Monday, November 13, 2006

A painful discovery

Disappointing, unbelievable, shameful, scandalous, in other words, a travesty. What is there not to like about Portnoy's complaint? How can the utterance of "I really did not like it" be anything less than a pointless provocation? How could it be anything more than an inaccuracy ? Harry G. Frankfurt has attempted to describe this specie of pointless polemic by remarking that of all things, those that we know the least about are ourselves and thus, sincerity is bullshit. This proves the statement of distaste as an inaccuracy.
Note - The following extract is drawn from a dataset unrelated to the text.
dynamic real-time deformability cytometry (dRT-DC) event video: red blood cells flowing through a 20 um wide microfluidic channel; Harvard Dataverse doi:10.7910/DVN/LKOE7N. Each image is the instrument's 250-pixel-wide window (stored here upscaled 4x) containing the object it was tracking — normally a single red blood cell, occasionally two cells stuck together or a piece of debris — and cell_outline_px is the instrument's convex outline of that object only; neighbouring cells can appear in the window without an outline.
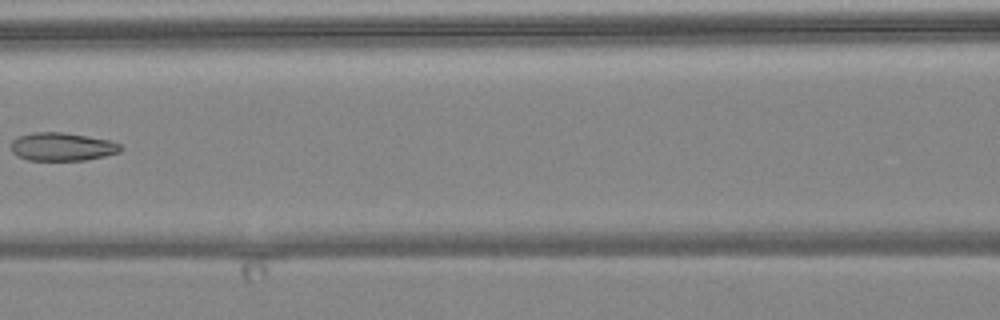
{"species": "common noctule bat (a hibernating species)", "species_latin": "Nyctalus noctula", "temperature_condition": "warm", "stored_images_in_passage": 7, "camera_frame_rate_fps": 3000, "um_per_image_px": 0.085, "animal": {"sex": "female", "body_mass_g": 24.6, "forearm_length_mm": 56.2}, "frame": {"image": 1, "passage_image": 6, "time_ms": 7.333, "image_size_px": [1000, 320], "cell_outline_px": [[124, 148], [120, 152], [104, 156], [84, 160], [28, 160], [16, 156], [12, 152], [12, 140], [16, 136], [32, 132], [64, 132], [112, 140], [120, 144]], "centroid_in_image_um": [5.29, 12.46], "position_along_channel_um": 161.3, "area_um2": 18.26}}
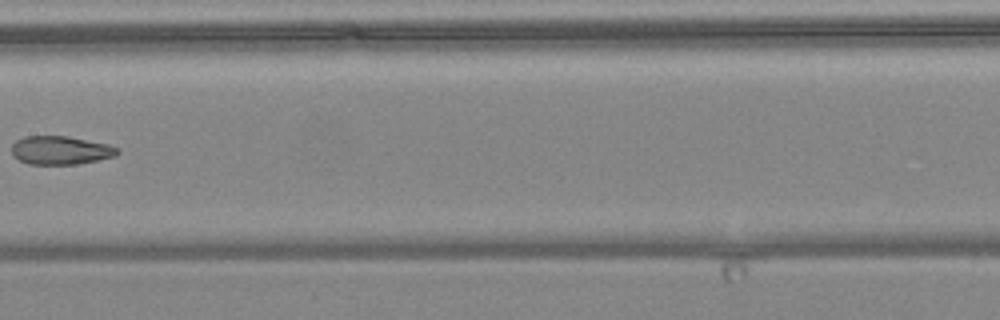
{"frame": {"image": 2, "passage_image": 7, "time_ms": 8.333, "image_size_px": [1000, 320], "cell_outline_px": [[120, 152], [116, 156], [76, 164], [28, 164], [12, 156], [12, 144], [16, 140], [24, 136], [68, 136], [108, 144], [116, 148]], "centroid_in_image_um": [5.12, 12.77], "position_along_channel_um": 202.3, "area_um2": 17.51}}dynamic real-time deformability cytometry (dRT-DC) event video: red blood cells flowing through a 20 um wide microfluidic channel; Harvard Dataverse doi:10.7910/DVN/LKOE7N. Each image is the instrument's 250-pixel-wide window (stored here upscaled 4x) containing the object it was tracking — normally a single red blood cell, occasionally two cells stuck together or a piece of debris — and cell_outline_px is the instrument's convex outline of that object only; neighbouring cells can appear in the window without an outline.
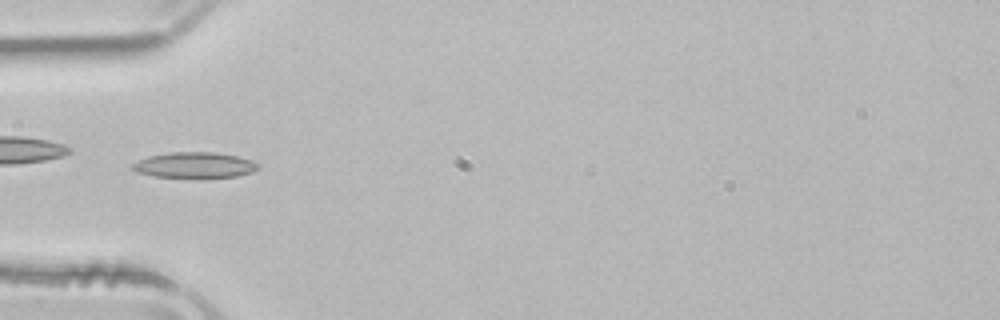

No wonder why, in light of all this, he could not tolerate listening to Frankfurt while pretending to work; why he had to retaliate by playing a highly offensive brand of smooth jazz all this with the satisfied grin of one who knew the validity of his taste (cf. bullshit above).

1 comment:

Unknown said...

If memory serves correctly, it was the prose that turned me off, because alas, style is everything.

And, with a first person narrative, I like my characters to be truly despicable, not just mildly annoying.

Lastly, a voyage of self-discovery that leads to disillusionment seems so first-novel; an often-told tale needs more pyrotechnics to distract me.

Blah blah, and etc, with something about preferring more formal complexity, some wrestling with darker darkness. But I read the book, oh, 12 years ago, and besides, I'm probably wrong.